Page excerpt:

The facial asymmetry, previously ascribed to hyperaemia from the facial component of the AVM, may then also reflect metameric involvement of the facial skeleton deriving from the same portion of the neural crest. This theory is supported by our finding of ipsilateral maxillary hypoplasia, rather than hyperplasia, in our case 1 (figure 3E).
Thus we may identify potential subgroups of patients within a spectrum of metameric craniofacial AVMs.
Firstly, at the level of the prosencephalon we propose a medial prosencephalic group with involvement of hypothalamus (hypophysis) and nose (CAMS 1) as seen in our case 1.
Secondly, there is a lateral prosencephalic group with involvement of occipital lobe, thalamus and maxilla (CAMS 2), as seen in our case 2.
The mesencephalic crest does not appear to reach facial expression and lesions here would not be expected to result in a cerebrofacial syndrome.
Next at the level of the rhombencephalon, we predict a third, lateral rhombencephalic group with involvement of cerebellum, pons and mandible (CAMS 3). Although we have not encountered this pattern such a patient was described by Theron et A1 (figure 6).
A more extensive insult would be expected to overlap territories producing mixed phenotypes which could explain our Case 3 (CAMS 1+2). Further, Couly comments that the regionalisation of the cephalic neural crest is not strict and this may allow some fluidity of the final phenotypic expression. This proposed disease spectrum is schematically illustrated in figure 7.
If we continue the schema proposed above, then there is no fundamental difference from the Cobb syndromes of the spinal cord and Cobb would become Spinal Arteriovenous Metameric Syndromes (SAMS) 1, 2, 3... 31 numbered according to the embryonic segment involved.

Tasks to complete:
A. In the passage on metameric craniofacial arteriovenous malformations, which structures are involved in the lateral prosencephalic group?
B. Continue the passage on metameric arteriovenous malformations, beginning after its final sentence.

[Stored data]

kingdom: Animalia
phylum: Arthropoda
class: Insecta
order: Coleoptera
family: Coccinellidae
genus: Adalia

Answer section:
A. The occipital lobe, thalamus and maxilla (CAMS 2).

B.
Interestingly, if we extrapolate to humans, from the avian fate maps, we would predict orbital involvement from all groups 23 and this could be considered the most typical lesion of the syndrome and most common finding in our series, as was believed by the original authors. Of course the disease spectrum could be incomplete either because some cells are spared or because they have not been triggered to reveal the disease 25 and subtle differences between avian and primate crest and cephalic mesoderm migrations may emerge although the basic body plan appears to have been conserved over hundreds of millions of years, and certainly predates the divergence of the mammalian lineage from that of birds and reptiles in the upper paleozoic era. Finally, the insult producing the underlying lesion would have to develop before the migrations occur and thus before the fourth week of development. This supports the possibility that simple sporadic brain AVMs have a similarly early trigger, though they may not be morphologically revealed for several, or even many years25.